It never fails. Every semester I train new students, and every semester, the same thing happens. I hand them a sheet of my guidelines for students. Listed in there is the following:

4. Write things down. You will be getting so much new information at first it will feel like drinking out of a fire hose. Here is a good rule of thumb: if I am explaining something, you should be writing it down. Also, if something is unclear to you, interrupt and ask for clarification.

Every semester I give out these sheets. They must go unread, because the first time that student learns anything from me…they don’t write anything down. Usually the new, shiny lab notebook is closed. Often they don’t even have a pen.

Look, kids. I do real good by you. I hold your hand through a protocol through at least two iterations (and let me tell you, watching someone sloooooowly pipette, or freak out trying to pick up a rodent by its tail for the 40th time, takes the patience of a saint).
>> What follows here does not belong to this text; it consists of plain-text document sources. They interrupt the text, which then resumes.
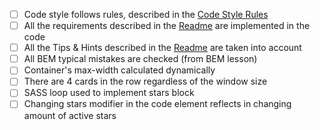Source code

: - [ ] Code style follows rules, described in the [Code Style Rules](https://mate-academy.github.io/layout_task-guideline/html-css-code-style-rules)
- [ ] All the requirements described in the [Readme](readme.md) are implemented in the code
- [ ] All the Tips & Hints described in the [Readme](readme.md) are taken into account
- [ ] All BEM typical mistakes are checked (from BEM lesson)
- [ ] Container's max-width calculated dynamically
- [ ] There are 4 cards in the row regardless of the window size
- [ ] SASS loop used to implement stars block
- [ ] Changing stars modifier in the code element reflects in
changing amount of active stars
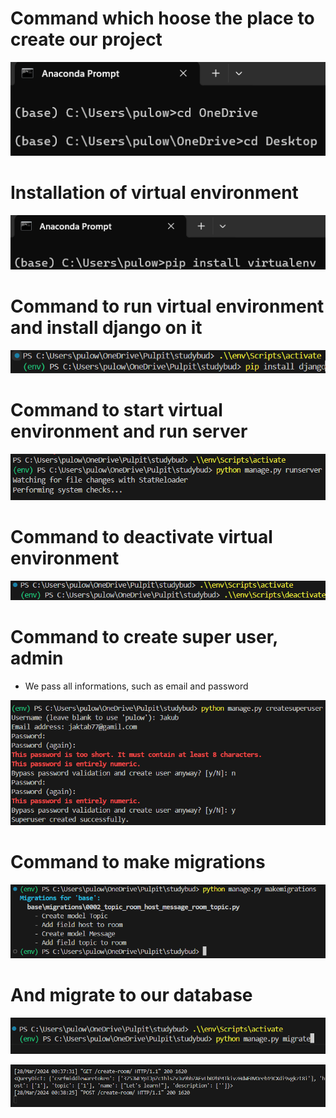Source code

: 
# Command which hoose the place to create our project
![](https://github.com/JakubTabor/Django_discord_like_project/blob/discord_like_website/Images/command_desktop.png)

# Installation of virtual environment
![](https://github.com/JakubTabor/Django_discord_like_project/blob/discord_like_website/Images/instalation_of_virtualenv.png)

# Command to run virtual environment and install django on it
![](https://github.com/JakubTabor/Django_discord_like_project/blob/discord_like_website/Images/installation_of_django_env.png)

# Command to start virtual environment and run server
![](https://github.com/JakubTabor/Django_discord_like_project/blob/main/Images/start_virtualenv_and_run_server.png)

# Command to deactivate virtual environment
![](https://github.com/JakubTabor/Django_discord_like_project/blob/discord_like_website/Images/deactivation.png)

# Command to create super user, admin
* We pass all informations, such as email and password

![](https://github.com/JakubTabor/Django_discord_like_project/blob/discord_like_website/Images/command_to_create_user.png)

# Command to make migrations
![](https://github.com/JakubTabor/Django_discord_like_project/blob/discord_like_website/Images/room_migrations.png)

# And migrate to our database
![](https://github.com/JakubTabor/Django_discord_like_project/blob/discord_like_website/Images/migration_command.png)

![](https://github.com/JakubTabor/Django_discord_like_project/blob/discord_like_website/Images/responce_to_the%20_backend.png)
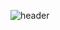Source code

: ![header](https://capsule-render.vercel.app/api?type=waving&color=0:000000,100:4e4e4e&height=170&section=header&text=okorion&&fontColor=ffffff&fontSize=30&fontAlign=85&fontAlignY=35&animation=twinkling)


<!--
**okorion/okorion** is a ✨ _special_ ✨ repository because its `README.md` (this file) appears on your GitHub profile.

Here are some ideas to get you started:

- 🔭 I’m currently working on ...
- 🌱 I’m currently learning ...
- 👯 I’m looking to collaborate on ...
- 🤔 I’m looking for help with ...
- 💬 Ask me about ...
- 📫 How to reach me: ...
- 😄 Pronouns: ...
- ⚡ Fun fact: ...
-->
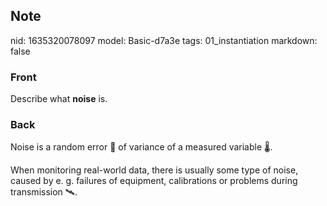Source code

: ## Note
nid: 1635320078097
model: Basic-d7a3e
tags: 01_instantiation
markdown: false

### Front
Describe what <b>noise</b> is.

### Back
Noise is a random error 🎲 of variance of a measured variable 🌡️. 

When monitoring real-world data, there is usually some type of noise, caused by e. g. failures of equipment, calibrations or problems during transmission 🛰️.
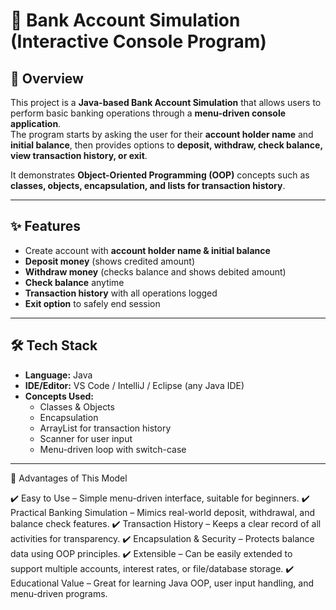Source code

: # 🏦 Bank Account Simulation (Interactive Console Program)

## 📖 Overview  
This project is a **Java-based Bank Account Simulation** that allows users to perform basic banking operations through a **menu-driven console application**.  
The program starts by asking the user for their **account holder name** and **initial balance**, then provides options to **deposit, withdraw, check balance, view transaction history, or exit**.  

It demonstrates **Object-Oriented Programming (OOP)** concepts such as **classes, objects, encapsulation, and lists for transaction history**.

---

## ✨ Features  
-  Create account with **account holder name & initial balance**  
-  **Deposit money** (shows credited amount)  
-  **Withdraw money** (checks balance and shows debited amount)  
-  **Check balance** anytime  
-  **Transaction history** with all operations logged  
-  **Exit option** to safely end session  

---

## 🛠️ Tech Stack  
- **Language:** Java  
- **IDE/Editor:** VS Code / IntelliJ / Eclipse (any Java IDE)  
- **Concepts Used:**  
  - Classes & Objects  
  - Encapsulation  
  - ArrayList for transaction history  
  - Scanner for user input  
  - Menu-driven loop with switch-case  

---

🌟 Advantages of This Model

✔️ Easy to Use – Simple menu-driven interface, suitable for beginners.
✔️ Practical Banking Simulation – Mimics real-world deposit, withdrawal, and balance check features.
✔️ Transaction History – Keeps a clear record of all activities for transparency.
✔️ Encapsulation & Security – Protects balance data using OOP principles.
✔️ Extensible – Can be easily extended to support multiple accounts, interest rates, or file/database storage.
✔️ Educational Value – Great for learning Java OOP, user input handling, and menu-driven programs.


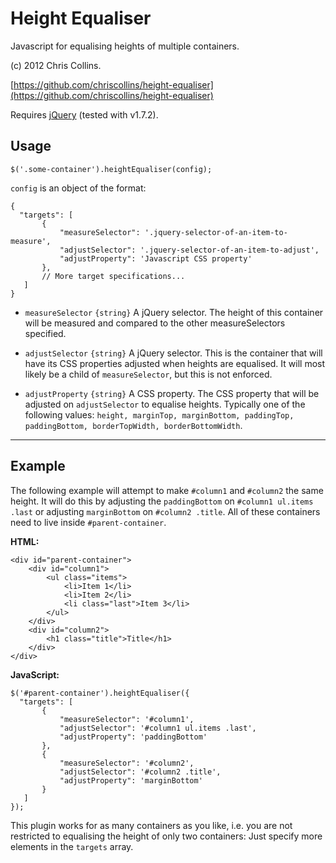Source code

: Height Equaliser
================

Javascript for equalising heights of multiple containers.

(c) 2012 Chris Collins.

[https://github.com/chriscollins/height-equaliser](https://github.com/chriscollins/height-equaliser)

Requires [jQuery](http://jquery.com) (tested with v1.7.2).

Usage
-----

`$('.some-container').heightEqualiser(config);`

`config` is an object of the format:

    {
      "targets": [
           {
               "measureSelector": '.jquery-selector-of-an-item-to-measure',
               "adjustSelector": '.jquery-selector-of-an-item-to-adjust',
               "adjustProperty": 'Javascript CSS property'
           },
           // More target specifications...
       ]
    }

* `measureSelector` `{string}` A jQuery selector.  The height of this container will be measured and compared to the other measureSelectors specified.

* `adjustSelector` `{string}` A jQuery selector.  This is the container that will have its CSS properties adjusted when heights are equalised.  It will most likely be a child of `measureSelector`, but this is not enforced.

* `adjustProperty` `{string}` A CSS property.  The CSS property that will be adjusted on `adjustSelector` to equalise heights.  Typically one of the following values: `height, marginTop, marginBottom, paddingTop, paddingBottom, borderTopWidth, borderBottomWidth`.

------------------------------------

Example
-------

The following example will attempt to make `#column1` and `#column2` the same height.  It will do this by adjusting the `paddingBottom` on `#column1 ul.items .last` or adjusting `marginBottom` on `#column2 .title`.  All of these containers need to live inside `#parent-container`.

__HTML:__

    <div id="parent-container">
        <div id="column1">
            <ul class="items">
                <li>Item 1</li>
                <li>Item 2</li>
                <li class="last">Item 3</li>
            </ul>
        </div>
        <div id="column2">
            <h1 class="title">Title</h1>
        </div>
    </div>

__JavaScript:__

    $('#parent-container').heightEqualiser({
      "targets": [
           {
               "measureSelector": '#column1',
               "adjustSelector": '#column1 ul.items .last',
               "adjustProperty": 'paddingBottom'
           },
           {
               "measureSelector": '#column2',
               "adjustSelector": '#column2 .title',
               "adjustProperty": 'marginBottom'
           }
       ]
    });

This plugin works for as many containers as you like, i.e. you are not restricted to equalising the height of only two containers: Just specify more elements in the `targets` array.
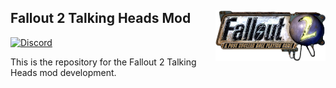 ## Fallout 2 Talking Heads Mod <a href="#"><img align="right" src="extra/bin/fallout2_logo.png" width="35%" alt="Fallout 2 logo"/></a>

[![Discord](https://img.shields.io/discord/420268540700917760?logo=discord&label=discord&color=blue&logoColor=FEE75C)](https://discord.gg/YTsNTnMGRq)

This is the repository for the Fallout 2 Talking Heads mod development.
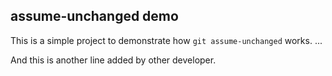 ## assume-unchanged demo

This is a simple project to demonstrate how `git assume-unchanged` works.
...

And this is another line added by other developer.

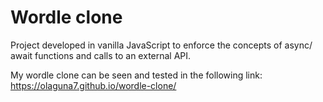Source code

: ﻿# Wordle clone

 Project developed in vanilla JavaScript to enforce the concepts of async/ await functions and calls to an external API.

 My wordle clone can be seen and tested in the following link: https://olaguna7.github.io/wordle-clone/
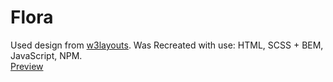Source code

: # Flora
Used design from 
[w3layouts](https://w3layouts.com/florae-exterior-designs-category-bootstrap-responsive-website-template/).
Was Recreated with use: HTML, SCSS + BEM, JavaScript, NPM.
<br>
[Preview](https://u-can-do-it.github.io/flora/)
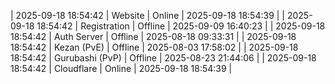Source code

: | 2025-09-18 18:54:42 | Website | Online | 2025-09-18 18:54:39 |
| 2025-09-18 18:54:42 | Registration | Offline | 2025-09-09 16:40:23 |
| 2025-09-18 18:54:42 | Auth Server | Offline | 2025-08-18 09:33:31 |
| 2025-09-18 18:54:42 | Kezan (PvE) | Offline | 2025-08-03 17:58:02 |
| 2025-09-18 18:54:42 | Gurubashi (PvP) | Offline | 2025-08-23 21:44:06 |
| 2025-09-18 18:54:42 | Cloudflare | Online | 2025-09-18 18:54:39 |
I not only write down protocols, I put them where you can find them. I hand them to you, printed out, physically, before each experiment. But even a printed out protocol a monkey could follow will not have things like “go to file: protocols: save as” written in it, it’ll just say “save”. That’s why you need to WRITE IT DOWN. Even a written protocol will not have everything.

Write it down. Yeah, you say, no worries, I’ll remember.

No you won’t. NO YOU WON’T. Three days later? Sure. But three months later when you finally run the experiment again and need to remember whether it was red light or white light? You won’t remember. Heck, most of you won’t even have printed out the protocol again, because you won’t have written down or read my careful instructions on how to keep a good lab notebook. And then you will come wailing to me about how you didn’t KNOW where to save. How you didn’t REMEMBER. And sometimes, when I tell you…you still don’t write it down.

So don’t look at me and get angry and defensive when I ask why you don’t have a pen. Don’t grump at me about how you won’t need it. Shut up, swallow your pride. Write it down. Then when you forget something, and there it is in your lab notebook, all written down, and won’t you feel clever? And won’t I be relieved over not having to hold your hand? I beg you, students. Think of your postdocs. Write it down.